I don't think your little dog is ready for a class situation. I'd not push it because an unpleasant association with other dogs (being over whelmed) can sour him forever. Find a neighbor or friend with a calm, friendly dog and go for a walk or play in your yard. See how your pup does and if fine, find another dog. One or two...keep it low key and as he grows, a class might be fine. Only as he's comfortable with one, then two, add another to the experience. You can't reinforce fear or timidity by comforting the dog. It reassures him. Just encourage a little bit and let his own temperament set the pace. Socialization is really important but it must not be done in such a way as to over whelm or frighten him. It will back fire on you. So, steady but easy does it.

As far as class for learning how to teach him things...well, you can do that at home. And try a class later on if he gets out of this shyness.

If it were me, even though the fee was non refundable, I wouldn't take my puppy into the midst of a situation where he is frightened or over whelmed. It can make for life long problems.

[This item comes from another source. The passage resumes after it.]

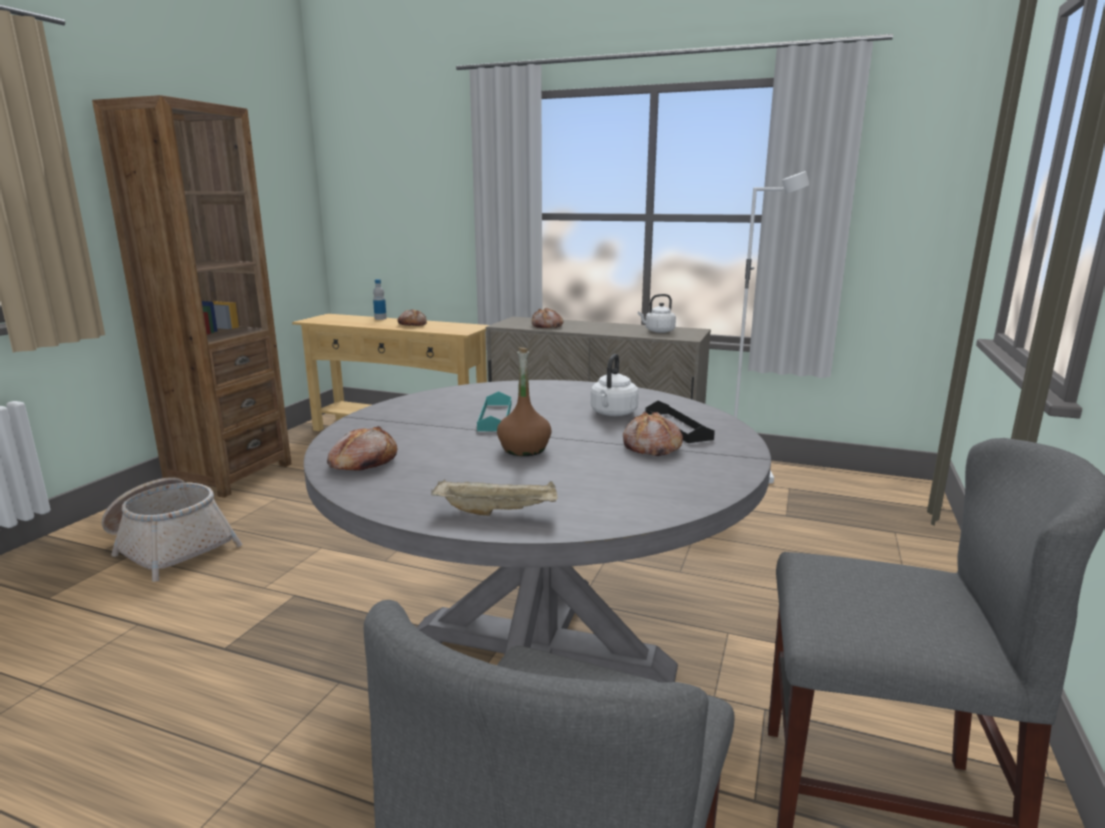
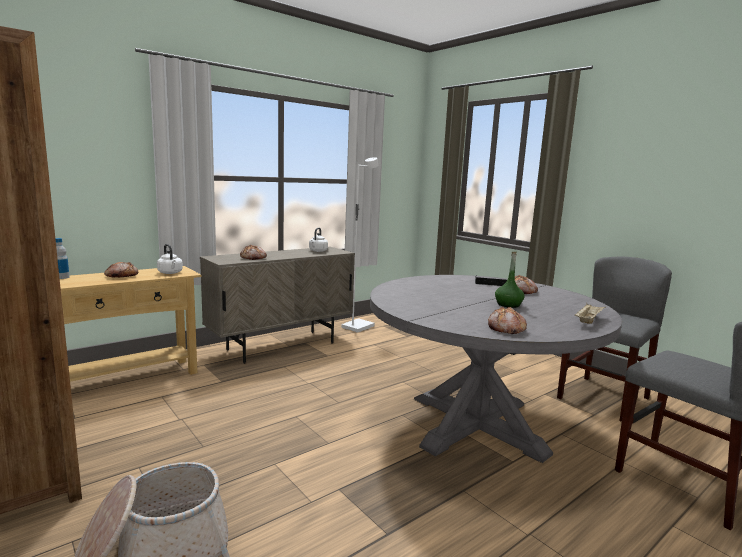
camera: 60 degrees left, 5 degrees down
turquoise tray [477,391,511,431] -> none
brown bottle [497,347,552,456] -> green bottle [495,252,524,308]
white kettle [591,354,639,416] -> white kettle moved to [157,244,183,274]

You can look online for some confidence building games. For example, tug is a good one. Try not to have to take things from him too often...set the environment up so you don't have to. That can make him less apt to retrieve or give you things. And when you play tug, he needs to learn to "give" and "take." Retrieving and other obedience stuff you can do at home. All these things can build his confidence if done using positive (progressive) methods.


----------